幼い頃、ドラゴンボールのビデオを見ていた時の、忘れられない強烈なシーンがある。サイヤ人編より前、地球に来る前のベジータとナッパが登場する場面だ。惑星を蹂躙し、ほぼ抵抗も許さず文明そのものを灰にした後、二人は宇宙船で余裕の休憩をとる。そこまでは「悪役の登場」として王道なのだが――僕の記憶に最も深く刻まれたのは、その後のワンカットだった。
そう、「宇宙人の足」を食べている。
文字にするとすごいインパクトだが、当時の僕はテレビの前で固まった。「え、足?人間の?宇宙人の?なんで?食べ物として??」と理解が追いつかない。食卓でも「いただきます」が当たり前だった少年にとって、他者の足を食うという行為はあまりにも衝撃的だった。

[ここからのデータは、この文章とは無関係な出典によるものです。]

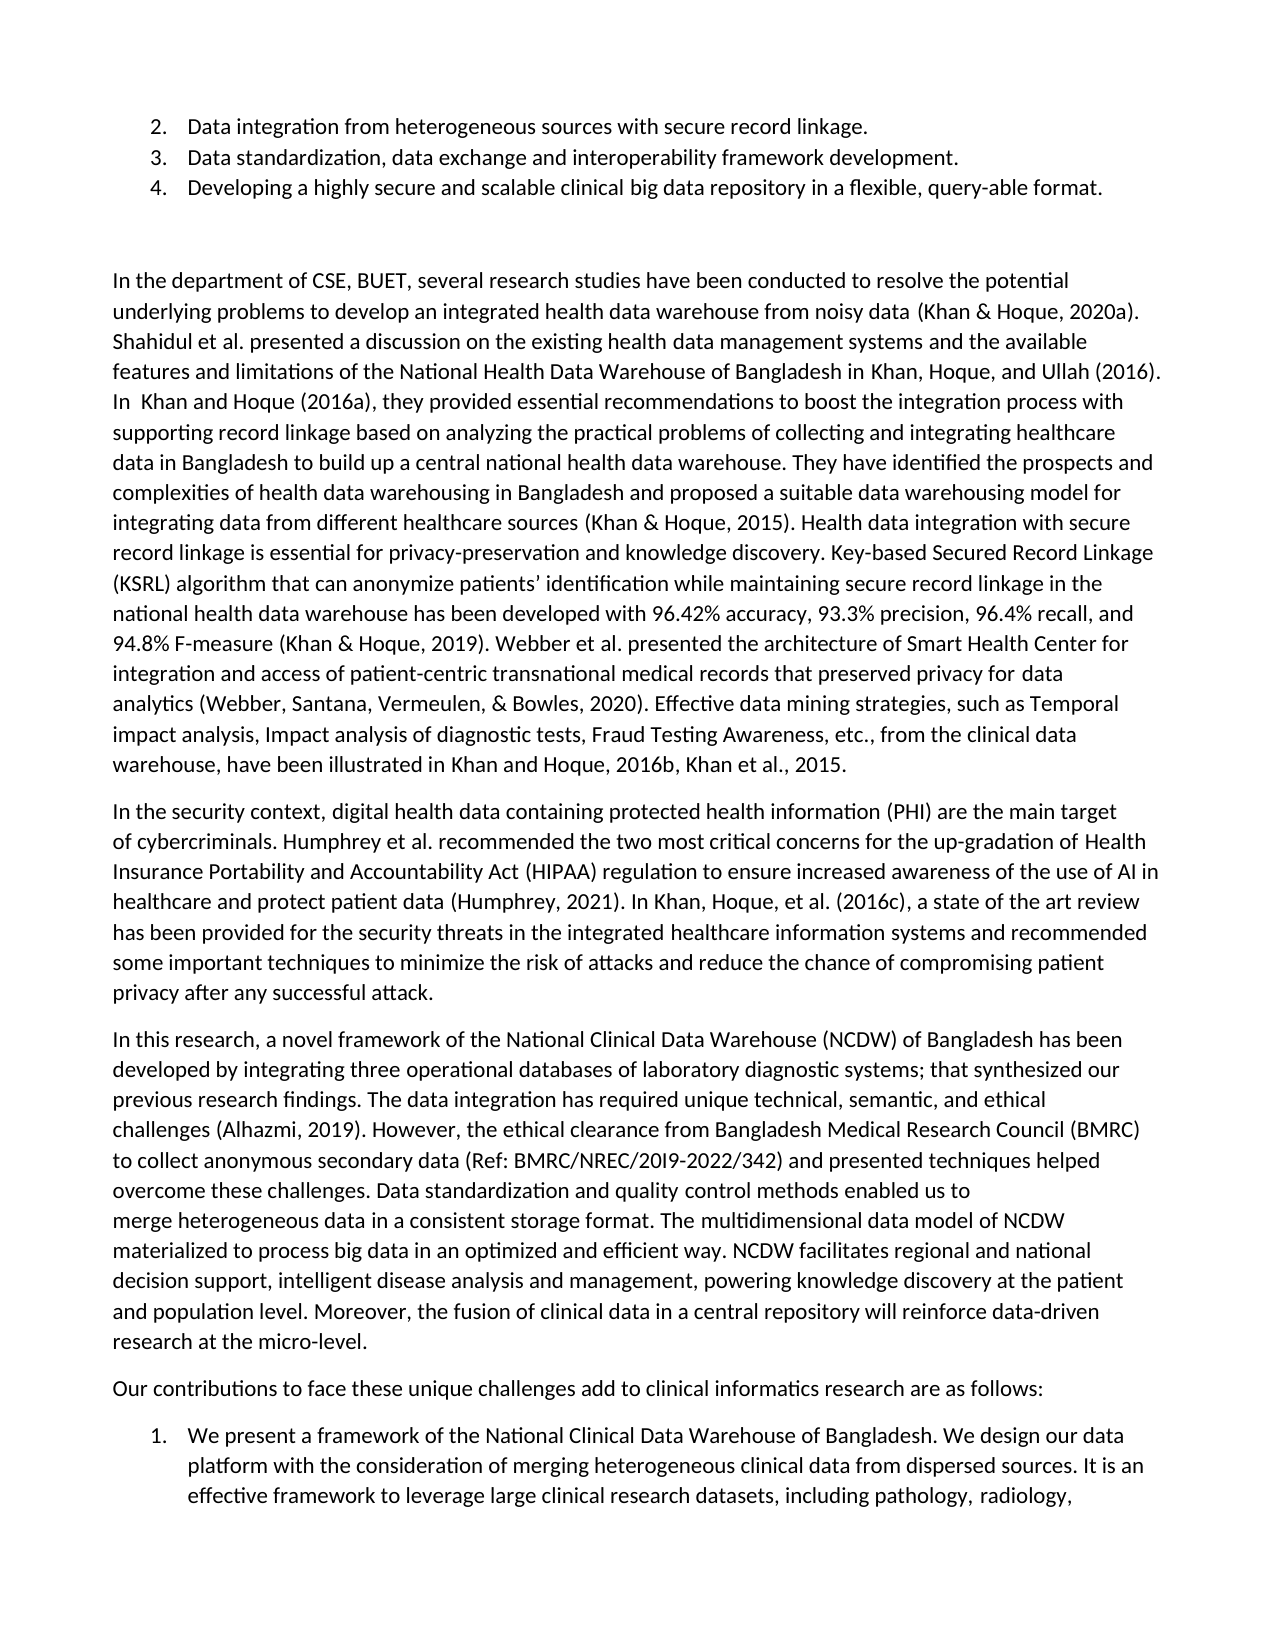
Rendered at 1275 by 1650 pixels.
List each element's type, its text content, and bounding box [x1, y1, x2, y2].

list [150, 1421, 1162, 1509]
text In the department of CSE, BUET, several research studies have been conducted to resolve the potential underlying problems to develop an integrated health data warehouse from noisy data (Khan & Hoque, 2020a). Shahidul et al. presented a discussion on the existing health data management systems and the available features and limitations of the National Health Data Warehouse of Bangladesh in Khan, Hoque, and Ullah (2016). In Khan and Hoque (2016a), they provided essential recommendations to boost the integration process with supporting record linkage based on analyzing the practical problems of collecting and integrating healthcare data in Bangladesh to build up a central national health data warehouse. They have identified the prospects and complexities of health data warehousing in Bangladesh and proposed a suitable data warehousing model for integrating data from different healthcare sources (Khan & Hoque, 2015). Health data integration with secure record linkage is essential for privacy-preservation and knowledge discovery. Key-based Secured Record Linkage (KSRL) algorithm that can anonymize patients’ identification while maintaining secure record linkage in the national health data warehouse has been developed with 96.42% accuracy, 93.3% precision, 96.4% recall, and 94.8% F-measure (Khan & Hoque, 2019). Webber et al. presented the architecture of Smart Health Center for integration and access of patient-centric transnational medical records that preserved privacy for data analytics (Webber, Santana, Vermeulen, & Bowles, 2020). Effective data mining strategies, such as Temporal impact analysis, Impact analysis of diagnostic tests, Fraud Testing Awareness, etc., from the clinical data warehouse, have been illustrated in Khan and Hoque, 2016b, Khan et al., 2015. [112, 267, 1162, 778]
text Our contributions to face these unique challenges add to clinical informatics research are as follows: [112, 1374, 1162, 1402]
list Data integration from heterogeneous sources with secure record linkage. [150, 112, 1162, 141]
text In the security context, digital health data containing protected health information (PHI) are the main target of cybercriminals. Humphrey et al. recommended the two most critical concerns for the up-gradation of Health Insurance Portability and Accountability Act (HIPAA) regulation to ensure increased awareness of the use of AI in healthcare and protect patient data (Humphrey, 2021). In Khan, Hoque, et al. (2016c), a state of the art review has been provided for the security threats in the integrated healthcare information systems and recommended some important techniques to minimize the risk of attacks and reduce the chance of compromising patient privacy after any successful attack. [112, 797, 1162, 1006]
list Developing a highly secure and scalable clinical big data repository in a flexible, query-able format. [150, 173, 1162, 201]
text In this research, a novel framework of the National Clinical Data Warehouse (NCDW) of Bangladesh has been developed by integrating three operational databases of laboratory diagnostic systems; that synthesized our previous research findings. The data integration has required unique technical, semantic, and ethical challenges (Alhazmi, 2019). However, the ethical clearance from Bangladesh Medical Research Council (BMRC) to collect anonymous secondary data (Ref: BMRC/NREC/20I9-2022/342) and presented techniques helped overcome these challenges. Data standardization and quality control methods enabled us to merge heterogeneous data in a consistent storage format. The multidimensional data model of NCDW materialized to process big data in an optimized and efficient way. NCDW facilitates regional and national decision support, intelligent disease analysis and management, powering knowledge discovery at the patient and population level. Moreover, the fusion of clinical data in a central repository will reinforce data-driven research at the micro-level. [112, 1025, 1162, 1355]
list Data standardization, data exchange and interoperability framework development. [150, 143, 1162, 171]
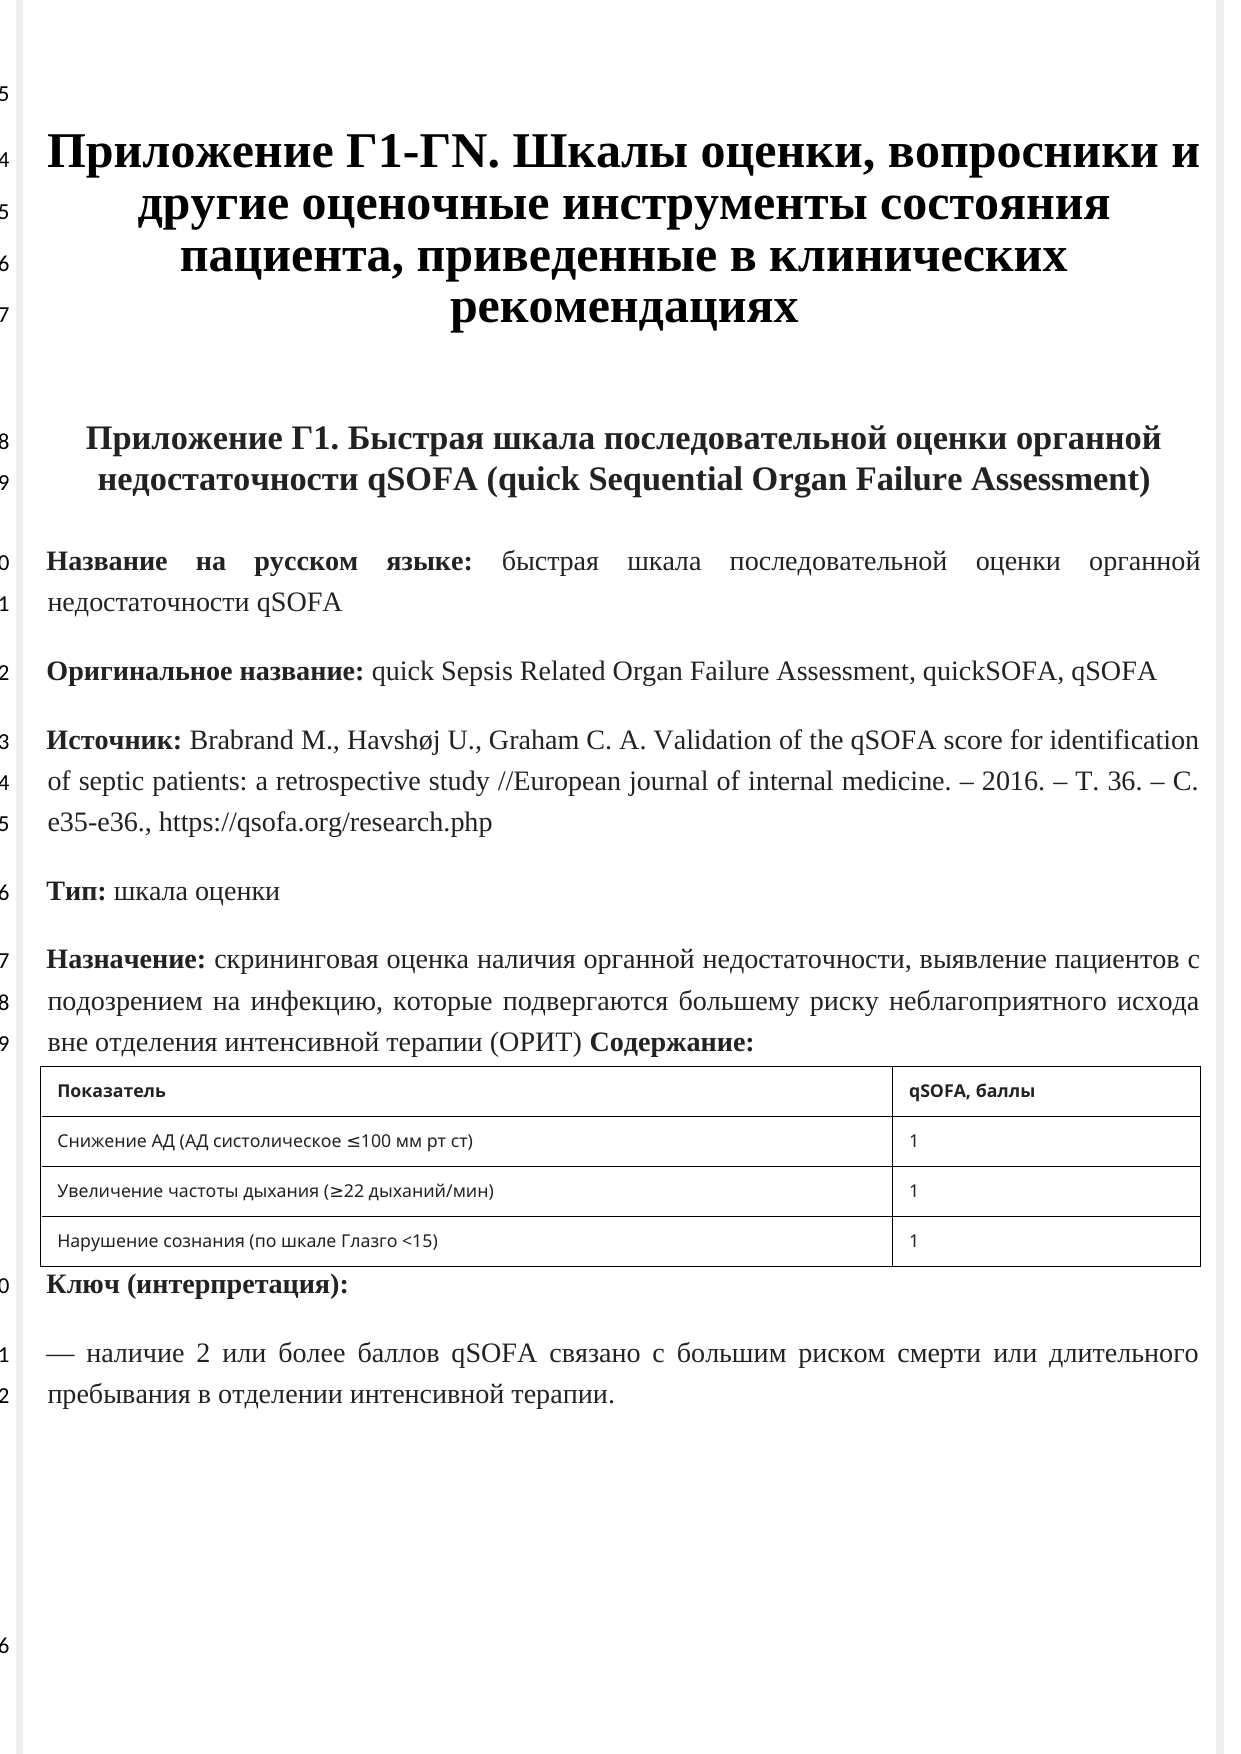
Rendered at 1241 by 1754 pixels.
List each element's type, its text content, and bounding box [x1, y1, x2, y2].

table_cell 1 [893, 1117, 1200, 1166]
text Приложение Г1-ГN. Шкалы оценки, вопросники и другие оценочные инструменты состояния [39, 127, 1201, 230]
table_header qSOFA, баллы [893, 1067, 1200, 1116]
table_cell Увеличение частоты дыхания (≥22 дыханий/мин) [41, 1167, 892, 1216]
table_cell Снижение АД (АД систолическое ≤100 мм рт ст) [41, 1117, 892, 1166]
table_cell 1 [893, 1217, 1200, 1266]
text Оригинальное название: quick Sepsis Related Organ Failure Assessment, quickSOFA, qSOFA [39, 654, 1201, 686]
subtitle пациента, приведенные в клинических рекомендациях [39, 230, 1201, 333]
text Название на русском языке: быстрая шкала последовательной оценки органной недостаточности qSOFA [39, 544, 1201, 617]
table_cell Нарушение сознания (по шкале Глазго <15) [41, 1217, 892, 1266]
text Назначение: скрининговая оценка наличия органной недостаточности, выявление пациентов с подозрением на инфекцию, которые подвергаются большему риску неблагоприятного исхода вне отделения интенсивной терапии (ОРИТ) Содержание: [39, 943, 1201, 1057]
text Ключ (интерпретация): [37, 1267, 1201, 1300]
table_header Показатель [41, 1067, 892, 1116]
subtitle Приложение Г1. Быстрая шкала последовательной оценки органной недостаточности qSOFA (quick Sequential Organ Failure Assessment) [39, 417, 1201, 498]
table_cell 1 [893, 1167, 1200, 1216]
text Источник: Brabrand M., Havshøj U., Graham C. A. Validation of the qSOFA score for identification of septic patients: a retrospective study //European journal of internal medicine. – 2016. – Т. 36. – С. e35-e36., https://qsofa.org/research.php [39, 723, 1201, 837]
text Тип: шкала оценки [39, 874, 1201, 906]
text — наличие 2 или более баллов qSOFA связано с большим риском смерти или длительного пребывания в отделении интенсивной терапии. [39, 1336, 1201, 1409]
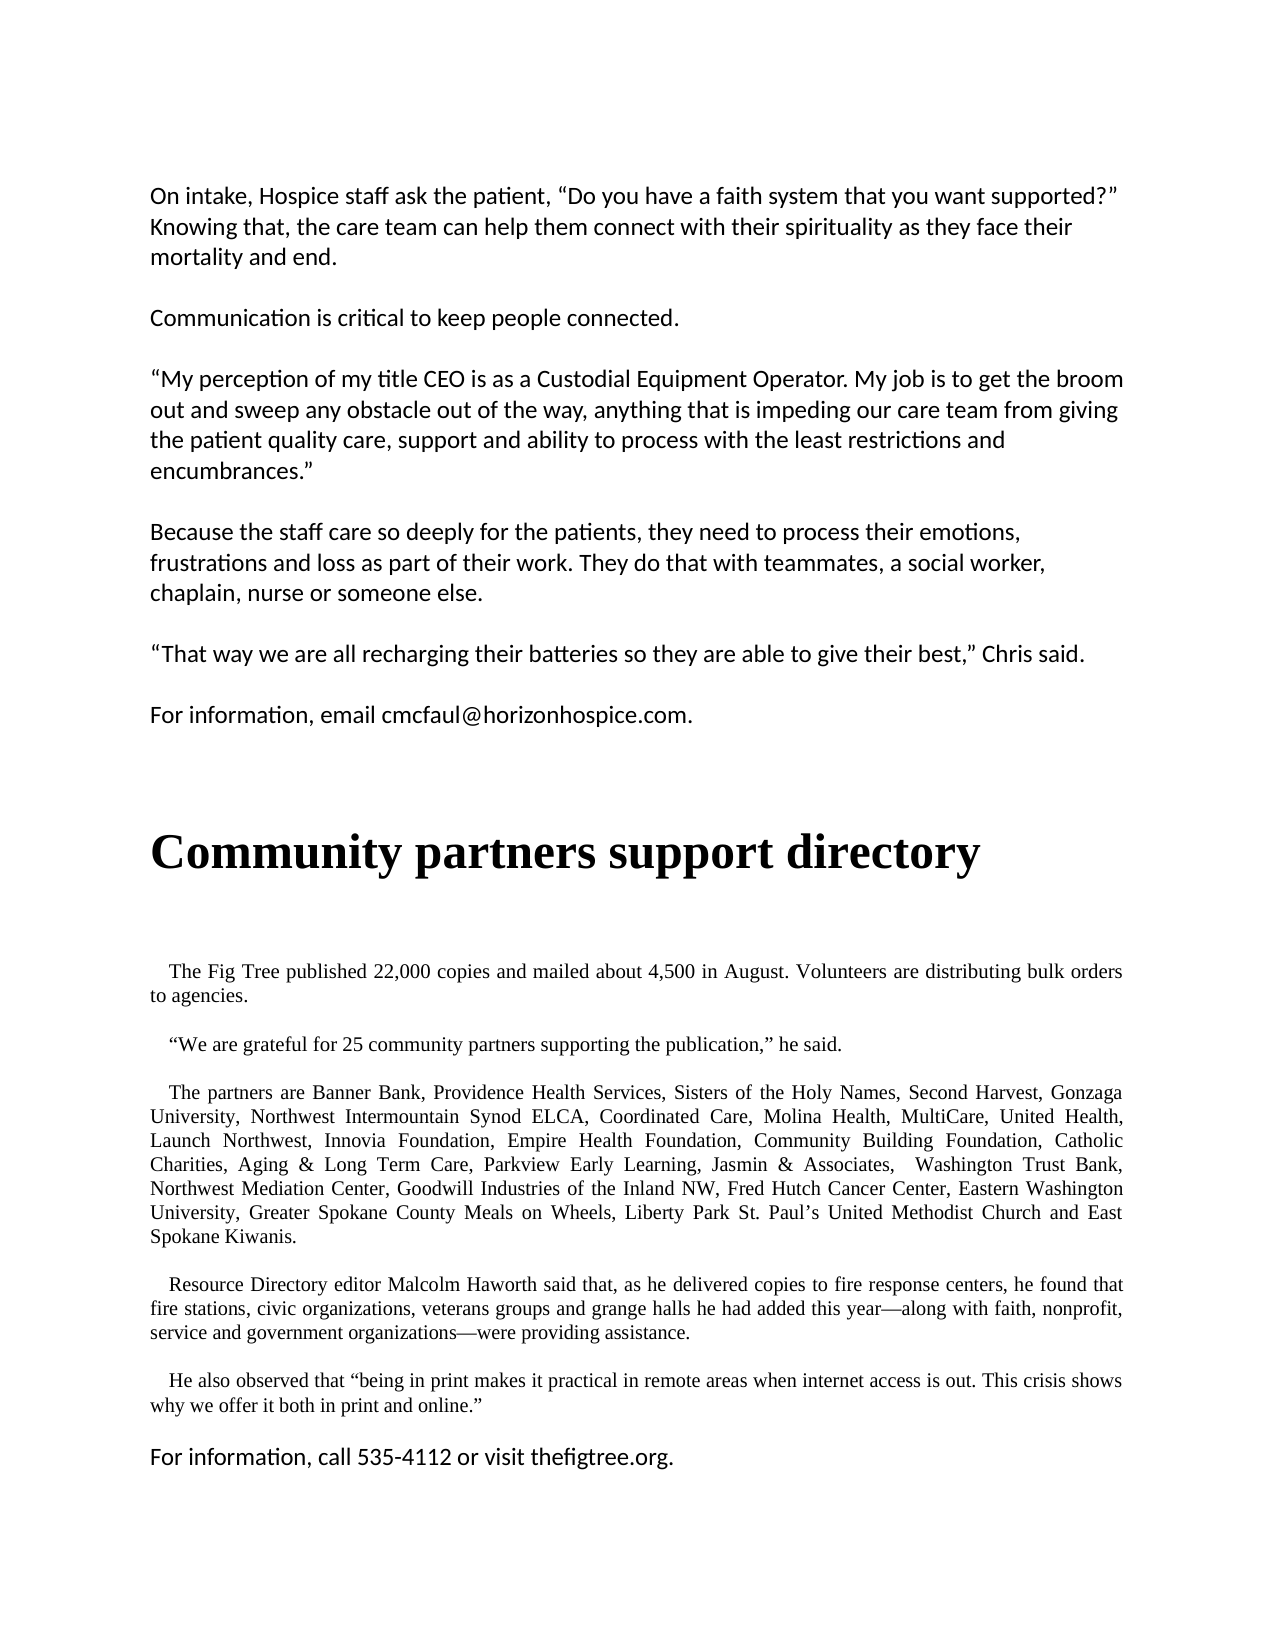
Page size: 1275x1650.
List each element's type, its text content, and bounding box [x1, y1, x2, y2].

text For information, call 535-4112 or visit thefigtree.org. [150, 1441, 1125, 1471]
text “My perception of my title CEO is as a Custodial Equipment Operator. My job is to get the broom out and sweep any obstacle out of the way, anything that is impeding our care team from giving the patient quality care, support and ability to process with the least restrictions and encumbrances.” [150, 364, 1125, 486]
text Community partners support directory [150, 821, 1125, 879]
text “We are grateful for 25 community partners supporting the publication,” he said. [150, 1032, 1125, 1056]
text The partners are Banner Bank, Providence Health Services, Sisters of the Holy Names, Second Harvest, Gonzaga University, Northwest Intermountain Synod ELCA, Coordinated Care, Molina Health, MultiCare, United Health, Launch Northwest, Innovia Foundation, Empire Health Foundation, Community Building Foundation, Catholic Charities, Aging & Long Term Care, Parkview Early Learning, Jasmin & Associates, Washington Trust Bank, Northwest Mediation Center, Goodwill Industries of the Inland NW, Fred Hutch Cancer Center, Eastern Washington University, Greater Spokane County Meals on Wheels, Liberty Park St. Paul’s United Methodist Church and East Spokane Kiwanis. [150, 1080, 1125, 1248]
text For information, email cmcfaul@horizonhospice.com. [150, 699, 1125, 730]
text Communication is critical to keep people connected. [150, 303, 1125, 333]
text He also observed that “being in print makes it practical in remote areas when internet access is out. This crisis shows why we offer it both in print and online.” [150, 1368, 1125, 1417]
text Resource Directory editor Malcolm Haworth said that, as he delivered copies to fire response centers, he found that fire stations, civic organizations, veterans groups and grange halls he had added this year—along with faith, nonprofit, service and government organizations—were providing assistance. [150, 1272, 1125, 1344]
text “That way we are all recharging their batteries so they are able to give their best,” Chris said. [150, 638, 1125, 669]
text The Fig Tree published 22,000 copies and mailed about 4,500 in August. Volunteers are distributing bulk orders to agencies. [150, 959, 1125, 1007]
text Because the staff care so deeply for the patients, they need to process their emotions, frustrations and loss as part of their work. They do that with teammates, a social worker, chaplain, nurse or someone else. [150, 516, 1125, 608]
text On intake, Hospice staff ask the patient, “Do you have a faith system that you want supported?” Knowing that, the care team can help them connect with their spirituality as they face their mortality and end. [150, 181, 1125, 272]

実際の描写は、コミカルでありながら凶悪。ベジータは足をかじりながら、まるでジャーキーでも噛むような軽さで話す。僕の脳内ではあの場面が「ソロ食の対極」の象徴になった。牧歌的な食卓でもなく、ひとり飯の静かな幸福でもない。むしろ「力で奪った食料を乱暴に食べる」。倫理より生存、味より征服。食がこんなにも野蛮でプリミティブになることを、ドラゴンボールは子供の僕に突き付けた。
ではかじられていた足の正体は何だったのか。コミック・アニメ描写から考察すると、それはベジータ達が滅ぼした惑星の住民であり、種族としては人型の異星人。肉質は地球の哺乳類に似た質感で、ベジータたちの生態=サイヤ人は「食事をエネルギーと回復の手段として摂る」ため、料理という行為は省略されている。もちろん倫理的にはアウトだが、宇宙を舞台にした物語では「食=文明の差」を表す演出でもある。
僕はあのシーンから「食べるとはなにか?」を考えるようになった。SoloEatでカレーを食べる、吉野家で牛丼をかきこむ、誰かとテーブルを囲む――その平和さは当たり前ではない。弱肉強食世界なら食料は自ら奪い、料理されずにそのまま胃に入ることもある。つまり食は文化であり、秩序であり、文明そのものだ。
そう思うと、ベジータの足かじりは「宇宙規模の無法」を象徴している。一杯のうどん、一つのハンバーグを前に「いただきます」と思える今の世界はなんと幸せか。SoloEatでテーブルに座り、スマホで写真を撮り、感想を書き、ラーメンの湯気を眺める――それらが全部、文明の恩恵だ。
もし当時の僕に声をかけられるならこう言う。
「恐ろしく見えるけど、食は価値観そのものだよ。ベジータは強さを尊ぶ種族、だから食べ方も残酷になる。でも君は平和に生きている。だからこそ、食を味わえる。」
漫画のワンシーンが、30年後の今でも忘れられない。食べ物はただの燃料じゃない。記憶、価値観、文化、そして人生。僕たちは今日も、誰かを傷つけずにラーメンをすする。ベジータの足かじりを思い出しながら。